§ **RECORDS FOR THE EXERCISE**
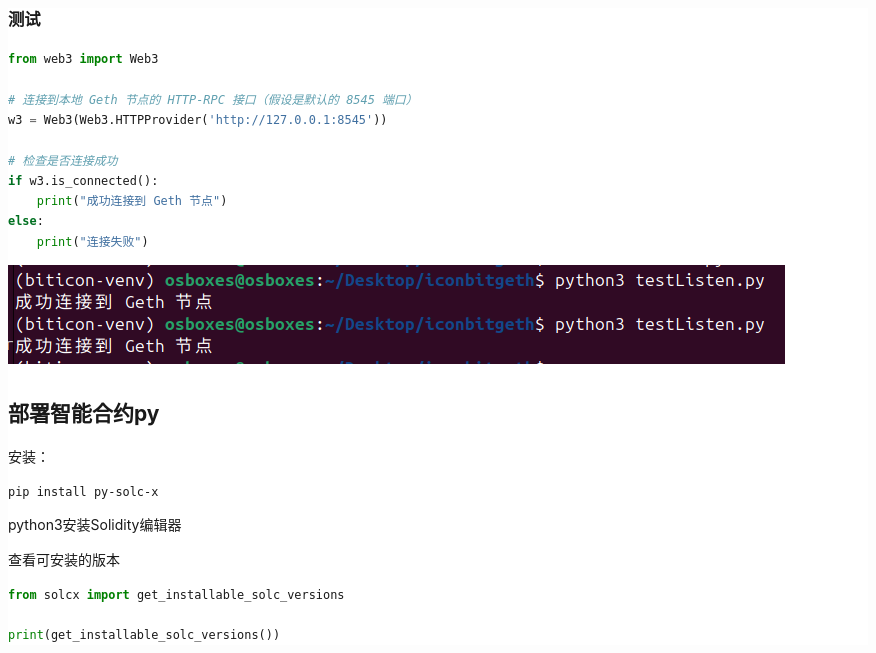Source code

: 

### 测试

```python
from web3 import Web3

# 连接到本地 Geth 节点的 HTTP-RPC 接口（假设是默认的 8545 端口）
w3 = Web3(Web3.HTTPProvider('http://127.0.0.1:8545'))

# 检查是否连接成功
if w3.is_connected():
    print("成功连接到 Geth 节点")
else:
    print("连接失败")

```



![image-20241213230248500](../_media/image-20241213230248500.png)





## 部署智能合约py



安装：

```
pip install py-solc-x
```



python3安装Solidity编辑器

查看可安装的版本

```python
from solcx import get_installable_solc_versions

print(get_installable_solc_versions())
```
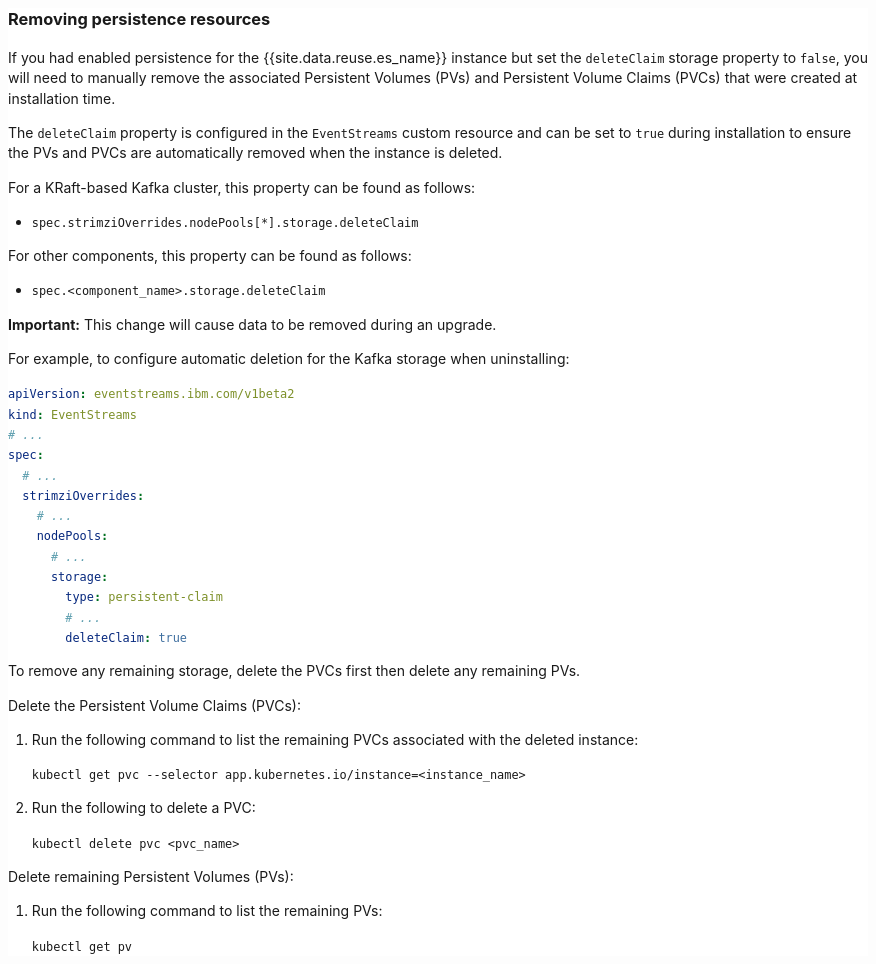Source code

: ### Removing persistence resources
If you had enabled persistence for the {{site.data.reuse.es_name}} instance but set the `deleteClaim` storage property to `false`, you will need to manually remove the associated Persistent Volumes (PVs) and Persistent Volume Claims (PVCs) that were created at installation time.

The `deleteClaim` property is configured in the `EventStreams` custom resource and can be set to `true` during installation to ensure the PVs and PVCs are automatically removed when the instance is deleted.

For a KRaft-based Kafka cluster, this property can be found as follows:
 - `spec.strimziOverrides.nodePools[*].storage.deleteClaim`

For other components, this property can be found as follows:
- `spec.<component_name>.storage.deleteClaim`

**Important:** This change will cause data to be removed during an upgrade.

For example, to configure automatic deletion for the Kafka storage when uninstalling:

```yaml
apiVersion: eventstreams.ibm.com/v1beta2
kind: EventStreams
# ...
spec:
  # ...
  strimziOverrides:
    # ...
    nodePools:
      # ...
      storage:
        type: persistent-claim
        # ...
        deleteClaim: true
```

To remove any remaining storage, delete the PVCs first then delete any remaining PVs.

Delete the Persistent Volume Claims (PVCs):

1. Run the following command to list the remaining PVCs associated with the deleted instance:
  
   ```shell
   kubectl get pvc --selector app.kubernetes.io/instance=<instance_name>
   ```

2. Run the following to delete a PVC:
  
   ```shell
   kubectl delete pvc <pvc_name>
   ```

Delete remaining Persistent Volumes (PVs):

1. Run the following command to list the remaining PVs:

   ```shell
   kubectl get pv
   ```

§ **PROBLEM**
Each line from the one holding "To remove any" through the last line of the data is to be transcribed exactly, with nothing else added.

§ **WRITTEN SOLUTION**
To remove any remaining storage, delete the PVCs first then delete any remaining PVs.

Delete the Persistent Volume Claims (PVCs):

1. Run the following command to list the remaining PVCs associated with the deleted instance:
  
   ```shell
   kubectl get pvc --selector app.kubernetes.io/instance=<instance_name>
   ```

2. Run the following to delete a PVC:
  
   ```shell
   kubectl delete pvc <pvc_name>
   ```

Delete remaining Persistent Volumes (PVs):

1. Run the following command to list the remaining PVs:

   ```shell
   kubectl get pv
   ```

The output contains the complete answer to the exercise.